I am fairly new to Python and trying towork on this problem. I want to split the file which contains two seuqence of letters by the blank line that separates them then 'compare' them:

What you need to do: Text file genesequences.txt contains two gene sequences, separated
from each other by an empty line. Write a program that will read the gene sequences in
(make sure to discard the ‘\n’ characters when you read in the gene sequences), and find the longest region that is shared between the sequences that is also homozygous (has “A” and“B” but no “C”). You may assume that the shared regions will be in the same location in
both gene sequences, so you will only have to check regions starting at the same location in
both sequences.

I think you will want to read and store both gene sequences in two variables, and
discard any extraneous characters but A, B and C. (ii) Use a window that starts with a size of1, but increases by 1 for each iteration, and goes upto length of the entire string. In each
iteration, check window-sized regions of the two sequences. If a match is found, and it does
not contain a ‘C’, note the location and length of the match. (iii) Note that if you use an
increasing window size, any subsequent match will be bigger than previous matches.)

Any ideas? Thanks.

Which part are you struggling with?

Here's how you open a file:

fh = open( 'file.txt' )

how do i split a file that has 3 separate sequences all divided by a blank line-essentially i want each sequence in a different variable

There are many ways to do it; however if it were me this is the approach I would take:

fh = open( 'myfile.txt' )
lines = fh.readlines()

my_lines = [ line.strip() for line in lines if line.strip() ]
if len( my_lines ) == 3:
    var1, var2, var3 = my_lines
    print 'File contains incorrect data:'
    print ''.join( lines )

The file method readlines() returns a list containing each line in a file as an element.

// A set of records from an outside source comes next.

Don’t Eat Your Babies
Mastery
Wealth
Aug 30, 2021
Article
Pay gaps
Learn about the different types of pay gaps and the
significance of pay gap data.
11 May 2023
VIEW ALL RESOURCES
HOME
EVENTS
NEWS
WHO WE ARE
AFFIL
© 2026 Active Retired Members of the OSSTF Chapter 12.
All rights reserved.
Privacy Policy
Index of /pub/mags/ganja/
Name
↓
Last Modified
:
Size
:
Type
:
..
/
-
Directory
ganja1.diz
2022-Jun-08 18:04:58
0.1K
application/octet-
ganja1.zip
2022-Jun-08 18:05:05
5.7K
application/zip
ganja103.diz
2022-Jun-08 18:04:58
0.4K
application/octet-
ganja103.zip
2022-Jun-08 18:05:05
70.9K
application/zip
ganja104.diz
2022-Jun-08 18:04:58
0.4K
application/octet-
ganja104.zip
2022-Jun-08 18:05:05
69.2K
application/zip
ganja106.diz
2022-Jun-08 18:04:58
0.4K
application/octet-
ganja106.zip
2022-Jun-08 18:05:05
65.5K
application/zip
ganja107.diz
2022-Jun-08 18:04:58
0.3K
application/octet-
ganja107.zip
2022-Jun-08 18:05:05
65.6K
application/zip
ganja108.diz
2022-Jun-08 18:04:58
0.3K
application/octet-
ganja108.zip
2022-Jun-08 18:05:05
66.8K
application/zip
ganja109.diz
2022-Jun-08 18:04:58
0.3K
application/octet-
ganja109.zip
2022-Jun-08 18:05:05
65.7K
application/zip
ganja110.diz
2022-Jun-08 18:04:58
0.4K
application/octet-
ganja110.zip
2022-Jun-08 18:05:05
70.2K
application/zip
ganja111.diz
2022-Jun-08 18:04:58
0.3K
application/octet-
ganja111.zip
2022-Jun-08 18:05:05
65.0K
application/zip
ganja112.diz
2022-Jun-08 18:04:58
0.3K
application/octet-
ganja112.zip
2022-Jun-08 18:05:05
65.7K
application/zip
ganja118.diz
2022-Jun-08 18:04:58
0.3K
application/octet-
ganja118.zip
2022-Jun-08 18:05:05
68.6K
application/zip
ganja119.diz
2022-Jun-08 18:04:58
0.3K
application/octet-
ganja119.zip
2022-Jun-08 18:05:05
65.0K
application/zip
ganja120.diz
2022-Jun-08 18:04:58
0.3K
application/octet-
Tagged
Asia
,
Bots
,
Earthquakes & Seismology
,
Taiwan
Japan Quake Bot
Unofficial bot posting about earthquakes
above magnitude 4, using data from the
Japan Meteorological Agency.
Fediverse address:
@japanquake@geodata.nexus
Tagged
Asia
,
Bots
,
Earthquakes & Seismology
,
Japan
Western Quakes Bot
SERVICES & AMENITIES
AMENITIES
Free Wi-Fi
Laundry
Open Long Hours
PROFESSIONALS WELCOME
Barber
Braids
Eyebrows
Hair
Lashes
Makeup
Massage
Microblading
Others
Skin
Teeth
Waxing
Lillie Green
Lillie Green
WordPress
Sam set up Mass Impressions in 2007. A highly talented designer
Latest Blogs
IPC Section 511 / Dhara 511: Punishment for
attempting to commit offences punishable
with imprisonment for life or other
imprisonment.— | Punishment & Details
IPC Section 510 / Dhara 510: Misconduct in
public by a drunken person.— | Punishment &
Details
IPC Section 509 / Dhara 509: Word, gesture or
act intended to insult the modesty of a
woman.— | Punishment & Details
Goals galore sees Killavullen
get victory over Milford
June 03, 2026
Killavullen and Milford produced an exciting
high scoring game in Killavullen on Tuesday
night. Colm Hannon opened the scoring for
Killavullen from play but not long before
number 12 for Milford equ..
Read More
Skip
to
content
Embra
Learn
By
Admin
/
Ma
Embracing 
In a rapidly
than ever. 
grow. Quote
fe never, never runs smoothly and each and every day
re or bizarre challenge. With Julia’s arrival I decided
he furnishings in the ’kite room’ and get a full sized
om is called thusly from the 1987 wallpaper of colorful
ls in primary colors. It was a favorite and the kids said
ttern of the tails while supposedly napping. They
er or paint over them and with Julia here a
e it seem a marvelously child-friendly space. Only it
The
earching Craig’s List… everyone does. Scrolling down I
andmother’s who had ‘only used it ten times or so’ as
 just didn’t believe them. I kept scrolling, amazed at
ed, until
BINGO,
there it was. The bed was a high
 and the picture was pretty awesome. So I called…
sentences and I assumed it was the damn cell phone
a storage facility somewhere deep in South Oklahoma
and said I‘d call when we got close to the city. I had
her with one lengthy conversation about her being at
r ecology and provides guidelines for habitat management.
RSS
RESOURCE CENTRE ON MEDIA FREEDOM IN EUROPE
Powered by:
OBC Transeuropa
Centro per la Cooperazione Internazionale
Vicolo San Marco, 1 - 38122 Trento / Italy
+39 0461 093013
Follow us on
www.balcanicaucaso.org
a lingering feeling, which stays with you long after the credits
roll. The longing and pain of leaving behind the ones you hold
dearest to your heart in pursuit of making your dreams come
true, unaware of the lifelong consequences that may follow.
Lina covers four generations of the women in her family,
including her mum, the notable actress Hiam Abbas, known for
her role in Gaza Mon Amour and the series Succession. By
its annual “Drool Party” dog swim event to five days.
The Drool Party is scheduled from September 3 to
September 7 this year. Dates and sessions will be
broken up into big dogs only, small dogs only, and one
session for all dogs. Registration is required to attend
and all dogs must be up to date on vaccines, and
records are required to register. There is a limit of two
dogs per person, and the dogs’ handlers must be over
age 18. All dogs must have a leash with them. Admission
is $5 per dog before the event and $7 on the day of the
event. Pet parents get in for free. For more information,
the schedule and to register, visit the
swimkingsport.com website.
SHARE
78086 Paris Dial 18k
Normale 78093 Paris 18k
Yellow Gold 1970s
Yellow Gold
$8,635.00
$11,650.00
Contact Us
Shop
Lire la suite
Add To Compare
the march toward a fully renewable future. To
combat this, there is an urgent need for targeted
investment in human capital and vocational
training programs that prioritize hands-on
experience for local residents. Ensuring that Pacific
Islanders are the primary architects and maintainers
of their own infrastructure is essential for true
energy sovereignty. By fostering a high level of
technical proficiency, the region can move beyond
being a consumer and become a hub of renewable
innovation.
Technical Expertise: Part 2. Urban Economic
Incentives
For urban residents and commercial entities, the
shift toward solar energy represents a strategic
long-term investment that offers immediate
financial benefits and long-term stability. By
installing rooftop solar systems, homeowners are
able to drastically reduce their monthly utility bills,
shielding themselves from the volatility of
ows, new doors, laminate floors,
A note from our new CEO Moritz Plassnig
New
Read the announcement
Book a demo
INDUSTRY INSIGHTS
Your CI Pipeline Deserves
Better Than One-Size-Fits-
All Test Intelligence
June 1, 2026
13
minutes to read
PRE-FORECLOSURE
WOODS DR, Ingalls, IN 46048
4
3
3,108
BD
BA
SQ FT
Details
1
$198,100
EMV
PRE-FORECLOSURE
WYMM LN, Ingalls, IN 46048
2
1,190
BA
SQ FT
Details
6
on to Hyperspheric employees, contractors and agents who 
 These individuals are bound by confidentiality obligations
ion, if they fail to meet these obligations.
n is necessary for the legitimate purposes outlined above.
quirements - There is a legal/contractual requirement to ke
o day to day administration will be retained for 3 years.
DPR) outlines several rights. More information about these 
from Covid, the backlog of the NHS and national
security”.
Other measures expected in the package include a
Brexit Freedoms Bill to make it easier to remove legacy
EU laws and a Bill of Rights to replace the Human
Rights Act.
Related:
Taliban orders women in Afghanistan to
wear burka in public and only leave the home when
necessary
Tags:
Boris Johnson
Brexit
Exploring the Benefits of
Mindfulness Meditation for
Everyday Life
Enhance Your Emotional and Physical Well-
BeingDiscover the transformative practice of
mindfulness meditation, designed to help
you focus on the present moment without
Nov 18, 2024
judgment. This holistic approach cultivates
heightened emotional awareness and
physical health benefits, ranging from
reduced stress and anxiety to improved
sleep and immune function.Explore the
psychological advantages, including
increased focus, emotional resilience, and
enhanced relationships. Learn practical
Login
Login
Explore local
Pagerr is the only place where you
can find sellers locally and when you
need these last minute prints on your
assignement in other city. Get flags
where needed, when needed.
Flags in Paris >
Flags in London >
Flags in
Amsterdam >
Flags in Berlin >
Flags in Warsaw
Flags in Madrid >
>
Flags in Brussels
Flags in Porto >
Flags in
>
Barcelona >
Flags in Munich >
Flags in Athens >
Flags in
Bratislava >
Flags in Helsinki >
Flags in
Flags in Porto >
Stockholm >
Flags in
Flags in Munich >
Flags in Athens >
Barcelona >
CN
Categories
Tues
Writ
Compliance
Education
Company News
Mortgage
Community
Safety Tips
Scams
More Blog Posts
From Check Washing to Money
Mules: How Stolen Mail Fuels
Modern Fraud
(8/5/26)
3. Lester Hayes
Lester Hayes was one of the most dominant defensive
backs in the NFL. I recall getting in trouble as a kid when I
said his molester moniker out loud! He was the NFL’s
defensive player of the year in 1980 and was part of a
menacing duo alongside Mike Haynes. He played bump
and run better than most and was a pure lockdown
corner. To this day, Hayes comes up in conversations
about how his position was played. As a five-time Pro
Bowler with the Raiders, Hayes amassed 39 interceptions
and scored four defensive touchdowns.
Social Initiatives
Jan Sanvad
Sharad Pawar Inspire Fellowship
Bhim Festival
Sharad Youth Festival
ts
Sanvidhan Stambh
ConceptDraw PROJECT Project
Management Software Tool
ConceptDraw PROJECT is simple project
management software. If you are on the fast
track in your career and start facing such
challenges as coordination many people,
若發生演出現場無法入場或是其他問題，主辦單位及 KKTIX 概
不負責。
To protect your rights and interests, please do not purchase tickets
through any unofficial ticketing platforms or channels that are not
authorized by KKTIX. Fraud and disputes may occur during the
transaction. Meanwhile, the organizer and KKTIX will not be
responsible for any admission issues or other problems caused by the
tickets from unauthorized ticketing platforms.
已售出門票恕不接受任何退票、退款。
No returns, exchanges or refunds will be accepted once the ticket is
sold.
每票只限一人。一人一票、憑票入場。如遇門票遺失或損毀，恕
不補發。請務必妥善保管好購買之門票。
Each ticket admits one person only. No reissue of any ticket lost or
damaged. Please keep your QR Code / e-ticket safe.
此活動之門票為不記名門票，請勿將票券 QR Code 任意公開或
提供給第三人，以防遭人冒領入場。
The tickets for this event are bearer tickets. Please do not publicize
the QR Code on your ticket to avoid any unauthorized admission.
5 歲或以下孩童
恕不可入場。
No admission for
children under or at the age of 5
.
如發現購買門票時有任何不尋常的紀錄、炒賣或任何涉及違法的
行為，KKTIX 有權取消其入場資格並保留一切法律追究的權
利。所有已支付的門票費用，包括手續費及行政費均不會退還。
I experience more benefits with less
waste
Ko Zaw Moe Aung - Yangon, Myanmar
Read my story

After closing the file handle, I used a "list comprehension" to iterate through each element of lines (each line), strip() off any leading/trailing whitespace (such as \n newline seperators) and then store them if they contained any characters.

Finally I just made sure that I ended up with three variables by checking the length of my lines container. If it contains more or less than three elements, I print it out so that I can check what the contents of the file were. The join() method simply joins each line back together into a string so that you can read it easier when printing.